Не слышал мёртвый Остапенко, как спрыгнули откуда-то сверху два других гренадера и затеяли рукопашный бой с невидимым врагом. Но и их, дерущихся, расстреляли из того же бесшумного оружия. Длинными очередями, не разбирая где свой, где чужой, и лишь потом расцепили мёртвые тела. Своих унесли, а гренадеров оставили.

Примерно через два часа в расположение гарнизона добрёл весь израненный и чуть живой милиционер-цыган. Он дико вращал глазами навыкате и постоянно просил пить. Вместо воды цыгану дали спирта, но и после этого ничего вразумительного от милиционера добиться не удалось. «Всех убили! Всех убили! Всех убили!» — только и повторял он.

Шапошников поднял гарнизон по тревоге. Полный взвод и два танка отправились к месту засады. Мощными танковыми прожекторами и фарами грузовиков осветили место побоища, каждый уголок, каждую щёлочку. И везде находили лишь трупы солдат. Каменные дома австрийской постройки стояли тёмные и немые. Ни света в окошке, ни движения за занавеской. Будто вымерли.

Собранные тела погрузили в машины. Спросить, что же здесь произошло, было не у кого. Тихо и пусто, только стреляные гильзы под ногами. Капитан дал приказ возвращаться. Единственной находкой оказался необычного вида автомат со странной продолговатой болванкой, накрученной на конец ствола. Находку забрали с тем, чтобы передать в контрразведку.

Полуторка с бортовым номером «М-356», на которой отряд прибыл на задание, растворилась во мраке.

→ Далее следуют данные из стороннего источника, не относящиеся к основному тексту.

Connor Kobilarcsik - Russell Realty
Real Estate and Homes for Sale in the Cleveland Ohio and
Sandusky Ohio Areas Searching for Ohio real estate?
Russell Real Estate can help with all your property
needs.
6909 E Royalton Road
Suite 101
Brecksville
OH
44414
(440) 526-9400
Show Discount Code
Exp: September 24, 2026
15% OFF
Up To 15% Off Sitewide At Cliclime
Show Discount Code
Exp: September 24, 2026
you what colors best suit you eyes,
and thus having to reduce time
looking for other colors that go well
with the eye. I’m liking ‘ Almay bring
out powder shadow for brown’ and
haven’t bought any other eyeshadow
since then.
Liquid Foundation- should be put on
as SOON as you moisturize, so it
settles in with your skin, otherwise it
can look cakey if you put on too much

Там, где стояла машина, нашли труп охранявшего её милиционера с перерезанным горлом.

Глава 3

Сокол на рукаве

1

Ранним утром 12 сентября с востока во Львов прибыл воинский эшелон. К дебаркадерам состав не подошёл, свернул на запасные пути. Из вагонов выбирались солдаты, строились, понукаемые зычными командами унтер-офицеров, и, не теряя времени, уходили к специальной площадке, заполненной грузовиками защитного цвета.

После того как сутолока улеглась, и пути обезлюдели, из последнего вагона выпрыгнули три десятка ловких, подтянутых бойцов. Ни одного рядового среди них не было, все в звании от младшего унтера до прапорщика. Форма не новая, но опрятная, сидит на сильных телах как влитая. На рукавах бомбы с дымящими фитилями — нашивки гренадерского корпуса. Высокий поручик негромко скомандовал строиться в колонну по трое и повёл вслед остальным прибывшим.

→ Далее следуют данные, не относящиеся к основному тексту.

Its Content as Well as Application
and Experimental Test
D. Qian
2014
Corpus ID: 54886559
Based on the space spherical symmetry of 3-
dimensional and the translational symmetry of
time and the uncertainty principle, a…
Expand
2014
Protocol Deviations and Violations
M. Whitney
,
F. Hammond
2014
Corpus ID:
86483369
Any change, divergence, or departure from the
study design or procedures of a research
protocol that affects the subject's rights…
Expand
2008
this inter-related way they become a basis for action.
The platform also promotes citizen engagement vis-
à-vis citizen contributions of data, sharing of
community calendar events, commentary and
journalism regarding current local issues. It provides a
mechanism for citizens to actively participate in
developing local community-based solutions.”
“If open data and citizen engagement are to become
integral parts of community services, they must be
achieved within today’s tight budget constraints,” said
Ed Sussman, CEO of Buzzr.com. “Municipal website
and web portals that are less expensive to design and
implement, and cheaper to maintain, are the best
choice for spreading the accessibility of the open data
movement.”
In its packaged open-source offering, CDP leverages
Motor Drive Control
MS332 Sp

Честно говоря, причин для особой конспирации не было. Сработала привычка: не торопиться, вначале оглядеться, а потом уже покидать укрытие и выдвигаться. На транспортной стоянке замотанный прапорщик указал Саблину нужный «Геркулес», сказал, что водитель довезёт их до штаба. Загрузились, машина тронулась.

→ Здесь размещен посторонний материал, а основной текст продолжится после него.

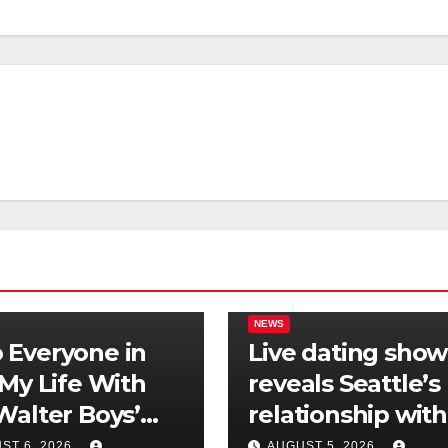
NEWS
Everyone in
Live dating show
‘My Life With
reveals Seattle’s
Walter Boys’
relationship with
 Is Dating
tech is still
ST 6, 2026
AUGUST 5, 2026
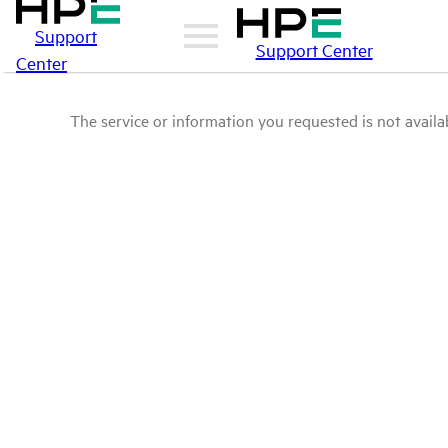
Support
Support Center
Center
The service or information you requested is not availab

Дом инвалидов поразил Саблина не меньше, чем недавно поразил комполка Рожецкого. Детство Ивана Ильича прошло под Калугой, в небольшом имении отца. Дворянство предкам пожаловал сам Пётр Великий за верную государеву службу, но отец служить не хотел, прирос к земле. Столицу не любил, жил в усадьбе безвыездно. Вёл хозяйство, как умел, миллионов не нажил, зато крестьян не обижал. Может быть, именно из-за этого в смутные времена двадцатых годов усадьба почти не пострадала.

Саблин рос, не слишком отличаясь от сельских мальчишек. Играл с ними в те же игры, бегал на рыбалку, на сенокос, но со временем, по мере взросления, такая жизнь начала его тяготить. Подсчёт урожая ячменя по осени и тихие семейные чаепития на веранде наскучили. Душа стремилась к чему-то большему. Сестра Вера тихо ждала, когда её выдадут замуж:, а Ивана звали дальние дороги, большие города и великие свершения.